▶ [Exercise requirements]: Look through the listing below for lines containing the word "CardinalityField". State only their number.

▶ [Available data]:
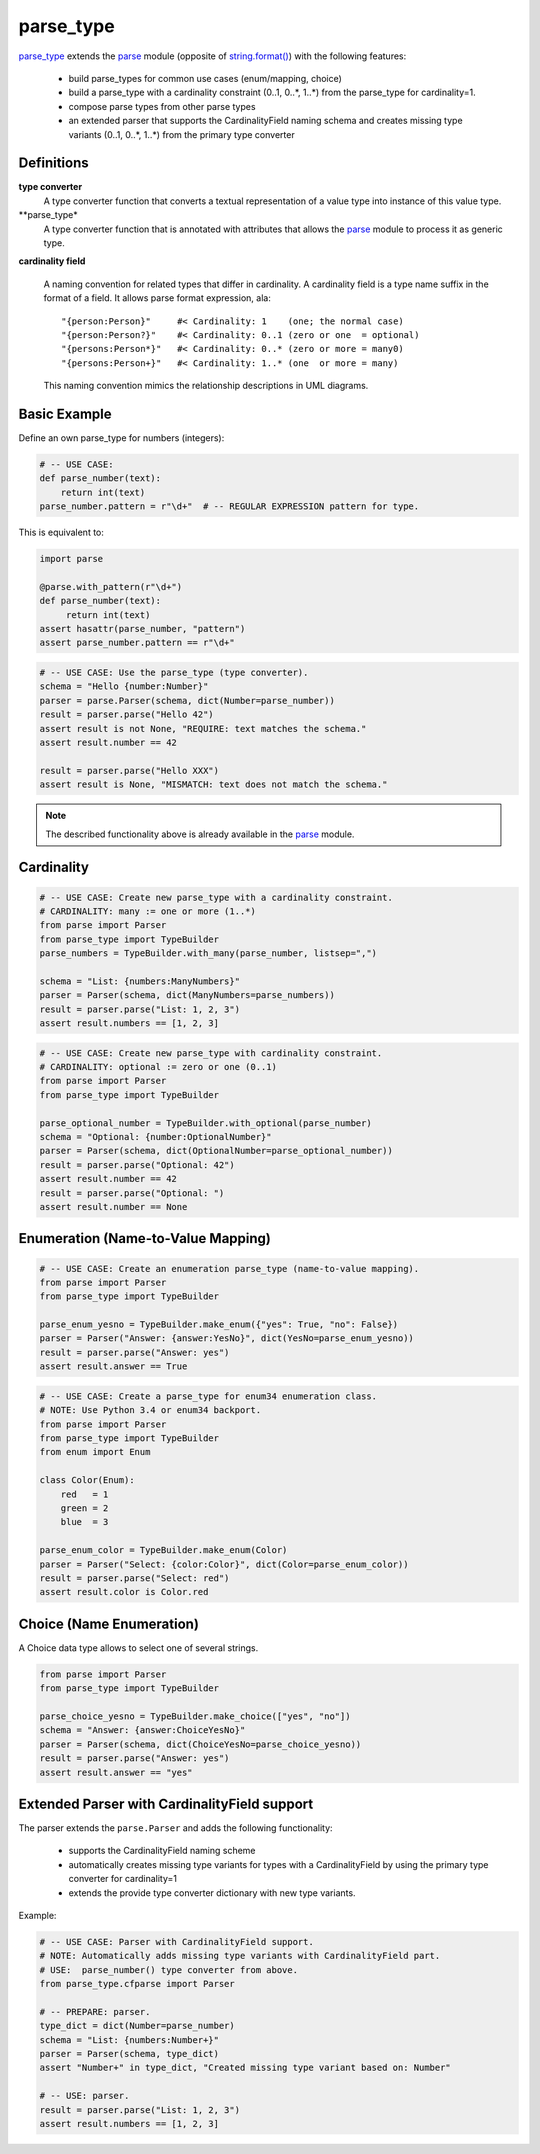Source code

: ===============================================================================
parse_type
===============================================================================

.. prepared:

    .. image:: https://pypip.in/v/parse_type/badge.png
        :target: https://crate.io/packages/parse_type/
        :alt: Latest PyPI version

    .. image:: https://pypip.in/d/parse_type/badge.png
        :target: https://crate.io/packages/parse_type/
        :alt: Number of PyPI downloads

    .. image:: https://travis-ci.org/jenisys/parse_type.png?branch=master
        :target: https://travis-ci.org/jenisys/parse_type
        :alt: Travis CI Build Status


`parse_type`_ extends the `parse`_ module (opposite of `string.format()`_)
with the following features:

    * build parse_types for common use cases (enum/mapping, choice)
    * build a parse_type with a cardinality constraint (0..1, 0..*, 1..*)
      from the parse_type for cardinality=1.
    * compose parse types from other parse types
    * an extended parser that supports the CardinalityField naming schema
      and creates missing type variants (0..1, 0..*, 1..*) from the
      primary type converter


.. _parse_type: http://pypi.python.org/pypi/parse_type
.. _parse:      http://pypi.python.org/pypi/parse
.. _`string.format()`: http://docs.python.org/library/string.html#format-string-syntax


Definitions
-------------------------------------------------------------------------------

**type converter**
    A type converter function that converts a textual representation
    of a value type into instance of this value type.

**parse_type*
    A type converter function that is annotated with attributes
    that allows the `parse`_ module to process it as generic type.

**cardinality field**

    A naming convention for related types that differ in cardinality.
    A cardinality field is a type name suffix in the format of a field.
    It allows parse format expression, ala::

        "{person:Person}"     #< Cardinality: 1    (one; the normal case)
        "{person:Person?}"    #< Cardinality: 0..1 (zero or one  = optional)
        "{persons:Person*}"   #< Cardinality: 0..* (zero or more = many0)
        "{persons:Person+}"   #< Cardinality: 1..* (one  or more = many)

    This naming convention mimics the relationship descriptions in UML diagrams.


Basic Example
-------------------------------------------------------------------------------

Define an own parse_type for numbers (integers):

.. code-block:: python

    # -- USE CASE:
    def parse_number(text):
        return int(text)
    parse_number.pattern = r"\d+"  # -- REGULAR EXPRESSION pattern for type.

This is equivalent to:

.. code-block:: python

    import parse

    @parse.with_pattern(r"\d+")
    def parse_number(text):
         return int(text)
    assert hasattr(parse_number, "pattern")
    assert parse_number.pattern == r"\d+"


.. code-block:: python

    # -- USE CASE: Use the parse_type (type converter).
    schema = "Hello {number:Number}"
    parser = parse.Parser(schema, dict(Number=parse_number))
    result = parser.parse("Hello 42")
    assert result is not None, "REQUIRE: text matches the schema."
    assert result.number == 42

    result = parser.parse("Hello XXX")
    assert result is None, "MISMATCH: text does not match the schema."

.. note::

    The described functionality above is already available in the `parse`_ module.


Cardinality
-------------------------------------------------------------------------------

.. code-block:: python

    # -- USE CASE: Create new parse_type with a cardinality constraint.
    # CARDINALITY: many := one or more (1..*)
    from parse import Parser
    from parse_type import TypeBuilder
    parse_numbers = TypeBuilder.with_many(parse_number, listsep=",")

    schema = "List: {numbers:ManyNumbers}"
    parser = Parser(schema, dict(ManyNumbers=parse_numbers))
    result = parser.parse("List: 1, 2, 3")
    assert result.numbers == [1, 2, 3]

.. code-block:: python

    # -- USE CASE: Create new parse_type with cardinality constraint.
    # CARDINALITY: optional := zero or one (0..1)
    from parse import Parser
    from parse_type import TypeBuilder

    parse_optional_number = TypeBuilder.with_optional(parse_number)
    schema = "Optional: {number:OptionalNumber}"
    parser = Parser(schema, dict(OptionalNumber=parse_optional_number))
    result = parser.parse("Optional: 42")
    assert result.number == 42
    result = parser.parse("Optional: ")
    assert result.number == None


Enumeration (Name-to-Value Mapping)
-------------------------------------------------------------------------------

.. code-block:: python

    # -- USE CASE: Create an enumeration parse_type (name-to-value mapping).
    from parse import Parser
    from parse_type import TypeBuilder

    parse_enum_yesno = TypeBuilder.make_enum({"yes": True, "no": False})
    parser = Parser("Answer: {answer:YesNo}", dict(YesNo=parse_enum_yesno))
    result = parser.parse("Answer: yes")
    assert result.answer == True


.. code-block:: python

    # -- USE CASE: Create a parse_type for enum34 enumeration class.
    # NOTE: Use Python 3.4 or enum34 backport.
    from parse import Parser
    from parse_type import TypeBuilder
    from enum import Enum

    class Color(Enum):
        red   = 1
        green = 2
        blue  = 3

    parse_enum_color = TypeBuilder.make_enum(Color)
    parser = Parser("Select: {color:Color}", dict(Color=parse_enum_color))
    result = parser.parse("Select: red")
    assert result.color is Color.red


Choice (Name Enumeration)
-------------------------------------------------------------------------------

A Choice data type allows to select one of several strings.

.. code-block:: python

    from parse import Parser
    from parse_type import TypeBuilder

    parse_choice_yesno = TypeBuilder.make_choice(["yes", "no"])
    schema = "Answer: {answer:ChoiceYesNo}"
    parser = Parser(schema, dict(ChoiceYesNo=parse_choice_yesno))
    result = parser.parse("Answer: yes")
    assert result.answer == "yes"


Extended Parser with CardinalityField support
-------------------------------------------------------------------------------

The parser extends the ``parse.Parser`` and adds the following functionality:

   * supports the CardinalityField naming scheme
   * automatically creates missing type variants for types with
     a CardinalityField by using the primary type converter for cardinality=1
   * extends the provide type converter dictionary with new type variants.

Example:

.. code-block:: python

    # -- USE CASE: Parser with CardinalityField support.
    # NOTE: Automatically adds missing type variants with CardinalityField part.
    # USE:  parse_number() type converter from above.
    from parse_type.cfparse import Parser

    # -- PREPARE: parser.
    type_dict = dict(Number=parse_number)
    schema = "List: {numbers:Number+}"
    parser = Parser(schema, type_dict)
    assert "Number+" in type_dict, "Created missing type variant based on: Number"

    # -- USE: parser.
    result = parser.parse("List: 1, 2, 3")
    assert result.numbers == [1, 2, 3]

▶ [Response]: 6